▶ Stated problem: Find every line in the rows below that contains the string "attached" and copy each such line in full. Case counts.

▶ The input:
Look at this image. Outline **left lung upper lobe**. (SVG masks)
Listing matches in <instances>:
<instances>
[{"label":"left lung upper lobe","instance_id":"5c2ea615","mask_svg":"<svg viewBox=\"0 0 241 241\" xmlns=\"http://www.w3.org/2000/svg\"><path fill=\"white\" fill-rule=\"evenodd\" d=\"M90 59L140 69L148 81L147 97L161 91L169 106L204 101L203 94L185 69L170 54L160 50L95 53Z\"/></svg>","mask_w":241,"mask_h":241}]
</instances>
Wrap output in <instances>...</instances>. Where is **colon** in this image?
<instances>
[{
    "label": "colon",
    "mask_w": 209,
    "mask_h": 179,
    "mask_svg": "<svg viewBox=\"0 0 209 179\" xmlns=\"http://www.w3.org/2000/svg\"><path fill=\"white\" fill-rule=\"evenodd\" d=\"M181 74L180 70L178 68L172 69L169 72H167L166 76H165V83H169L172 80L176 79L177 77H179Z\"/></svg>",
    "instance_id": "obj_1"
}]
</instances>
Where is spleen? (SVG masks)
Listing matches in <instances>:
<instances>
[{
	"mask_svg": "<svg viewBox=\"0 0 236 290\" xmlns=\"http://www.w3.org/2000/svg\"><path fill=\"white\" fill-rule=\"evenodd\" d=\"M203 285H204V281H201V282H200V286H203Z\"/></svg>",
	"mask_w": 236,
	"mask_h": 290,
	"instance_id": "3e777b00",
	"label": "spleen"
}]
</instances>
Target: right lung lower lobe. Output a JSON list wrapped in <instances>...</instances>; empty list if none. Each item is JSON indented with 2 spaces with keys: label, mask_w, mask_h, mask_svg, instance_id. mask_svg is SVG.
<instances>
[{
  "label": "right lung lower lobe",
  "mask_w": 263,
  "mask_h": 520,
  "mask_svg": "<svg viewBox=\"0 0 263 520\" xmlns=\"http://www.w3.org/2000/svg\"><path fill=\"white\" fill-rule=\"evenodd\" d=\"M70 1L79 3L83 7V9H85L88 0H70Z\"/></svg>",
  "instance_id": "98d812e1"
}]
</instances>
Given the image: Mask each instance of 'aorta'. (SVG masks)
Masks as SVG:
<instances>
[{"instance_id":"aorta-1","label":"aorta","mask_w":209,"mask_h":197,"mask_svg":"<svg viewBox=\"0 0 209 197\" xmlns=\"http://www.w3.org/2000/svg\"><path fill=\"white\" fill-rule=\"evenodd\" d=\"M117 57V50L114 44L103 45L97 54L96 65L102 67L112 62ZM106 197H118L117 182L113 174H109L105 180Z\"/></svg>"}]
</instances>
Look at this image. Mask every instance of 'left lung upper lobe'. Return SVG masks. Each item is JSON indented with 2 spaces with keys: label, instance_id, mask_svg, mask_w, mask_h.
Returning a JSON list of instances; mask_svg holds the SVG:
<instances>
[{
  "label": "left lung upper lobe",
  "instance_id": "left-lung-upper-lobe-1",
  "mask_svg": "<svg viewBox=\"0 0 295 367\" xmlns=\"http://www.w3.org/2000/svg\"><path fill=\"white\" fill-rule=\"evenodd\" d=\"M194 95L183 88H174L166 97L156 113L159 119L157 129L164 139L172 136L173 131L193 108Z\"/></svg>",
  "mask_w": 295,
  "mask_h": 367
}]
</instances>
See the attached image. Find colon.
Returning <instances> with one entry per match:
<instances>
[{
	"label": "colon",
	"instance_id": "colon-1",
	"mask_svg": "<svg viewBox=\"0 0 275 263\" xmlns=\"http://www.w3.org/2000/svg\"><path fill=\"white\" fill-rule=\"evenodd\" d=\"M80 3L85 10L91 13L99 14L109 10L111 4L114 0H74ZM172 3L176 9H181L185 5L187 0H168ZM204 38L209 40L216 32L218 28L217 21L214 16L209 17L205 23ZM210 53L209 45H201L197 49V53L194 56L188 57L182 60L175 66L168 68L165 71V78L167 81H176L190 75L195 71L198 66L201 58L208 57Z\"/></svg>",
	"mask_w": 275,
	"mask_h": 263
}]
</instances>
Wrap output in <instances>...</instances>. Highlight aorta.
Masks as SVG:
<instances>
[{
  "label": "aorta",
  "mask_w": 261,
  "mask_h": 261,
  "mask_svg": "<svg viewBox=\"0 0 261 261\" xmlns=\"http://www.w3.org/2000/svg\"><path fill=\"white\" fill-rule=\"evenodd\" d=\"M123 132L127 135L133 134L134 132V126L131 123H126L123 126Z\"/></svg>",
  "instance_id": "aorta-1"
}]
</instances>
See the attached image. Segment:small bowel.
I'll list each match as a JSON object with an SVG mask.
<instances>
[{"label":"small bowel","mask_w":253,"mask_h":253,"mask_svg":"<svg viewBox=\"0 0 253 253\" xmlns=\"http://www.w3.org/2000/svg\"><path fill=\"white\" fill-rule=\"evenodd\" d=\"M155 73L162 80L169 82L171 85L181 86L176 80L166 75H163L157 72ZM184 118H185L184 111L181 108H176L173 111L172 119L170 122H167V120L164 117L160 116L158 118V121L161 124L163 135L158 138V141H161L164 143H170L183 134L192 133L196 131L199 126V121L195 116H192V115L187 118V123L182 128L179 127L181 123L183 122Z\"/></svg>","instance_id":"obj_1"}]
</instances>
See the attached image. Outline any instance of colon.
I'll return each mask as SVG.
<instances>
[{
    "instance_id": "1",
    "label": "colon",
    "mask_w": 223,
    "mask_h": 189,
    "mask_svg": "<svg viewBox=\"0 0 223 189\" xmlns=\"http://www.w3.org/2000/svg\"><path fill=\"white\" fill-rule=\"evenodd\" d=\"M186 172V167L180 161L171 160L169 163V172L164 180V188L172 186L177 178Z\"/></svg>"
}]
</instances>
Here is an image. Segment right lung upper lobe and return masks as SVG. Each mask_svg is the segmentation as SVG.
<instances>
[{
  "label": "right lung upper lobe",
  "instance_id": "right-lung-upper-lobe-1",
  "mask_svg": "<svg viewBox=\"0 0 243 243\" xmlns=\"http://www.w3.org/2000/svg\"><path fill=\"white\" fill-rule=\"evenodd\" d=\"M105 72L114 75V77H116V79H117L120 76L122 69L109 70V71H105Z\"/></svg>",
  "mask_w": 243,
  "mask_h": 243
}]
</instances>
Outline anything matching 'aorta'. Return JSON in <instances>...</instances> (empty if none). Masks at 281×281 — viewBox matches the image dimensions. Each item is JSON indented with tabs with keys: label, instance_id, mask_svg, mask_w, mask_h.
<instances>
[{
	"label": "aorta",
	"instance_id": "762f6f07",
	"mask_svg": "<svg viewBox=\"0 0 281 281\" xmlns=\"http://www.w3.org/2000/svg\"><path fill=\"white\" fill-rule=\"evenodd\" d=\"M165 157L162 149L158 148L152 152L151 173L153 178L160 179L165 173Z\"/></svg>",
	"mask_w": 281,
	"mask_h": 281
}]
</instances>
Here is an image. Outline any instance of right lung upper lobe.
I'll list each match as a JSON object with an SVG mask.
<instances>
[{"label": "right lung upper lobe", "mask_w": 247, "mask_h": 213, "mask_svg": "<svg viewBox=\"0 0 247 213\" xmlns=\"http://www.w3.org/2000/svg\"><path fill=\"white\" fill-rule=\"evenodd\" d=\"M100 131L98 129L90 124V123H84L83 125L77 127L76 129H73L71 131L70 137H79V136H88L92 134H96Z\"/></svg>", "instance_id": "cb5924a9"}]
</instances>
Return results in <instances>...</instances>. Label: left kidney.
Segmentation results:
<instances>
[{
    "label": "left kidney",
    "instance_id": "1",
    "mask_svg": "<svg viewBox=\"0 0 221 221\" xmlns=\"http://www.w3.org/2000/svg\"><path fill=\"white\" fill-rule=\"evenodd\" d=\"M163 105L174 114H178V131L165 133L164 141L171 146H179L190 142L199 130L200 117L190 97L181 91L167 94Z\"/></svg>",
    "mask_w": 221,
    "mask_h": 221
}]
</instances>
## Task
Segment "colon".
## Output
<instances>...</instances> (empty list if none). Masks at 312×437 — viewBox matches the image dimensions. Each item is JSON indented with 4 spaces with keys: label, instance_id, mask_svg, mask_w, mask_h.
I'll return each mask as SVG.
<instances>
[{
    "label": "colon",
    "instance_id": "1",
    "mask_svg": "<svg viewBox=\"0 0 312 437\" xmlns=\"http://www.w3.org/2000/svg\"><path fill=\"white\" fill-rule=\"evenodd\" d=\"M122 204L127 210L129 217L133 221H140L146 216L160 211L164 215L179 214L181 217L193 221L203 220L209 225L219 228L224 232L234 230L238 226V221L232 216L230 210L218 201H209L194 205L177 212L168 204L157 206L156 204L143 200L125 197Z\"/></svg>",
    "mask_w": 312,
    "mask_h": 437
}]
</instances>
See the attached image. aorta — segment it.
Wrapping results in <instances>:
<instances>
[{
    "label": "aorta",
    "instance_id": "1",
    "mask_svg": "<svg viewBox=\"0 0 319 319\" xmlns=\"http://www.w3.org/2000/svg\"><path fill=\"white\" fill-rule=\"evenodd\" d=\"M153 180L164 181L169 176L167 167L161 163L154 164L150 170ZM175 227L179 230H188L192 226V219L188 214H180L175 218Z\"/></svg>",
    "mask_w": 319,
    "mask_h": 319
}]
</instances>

▶ Written answer:
See the attached image. Find colon.
See the attached image. Segment:small bowel.
See the attached image. Outline any instance of colon.
See the attached image. aorta — segment it.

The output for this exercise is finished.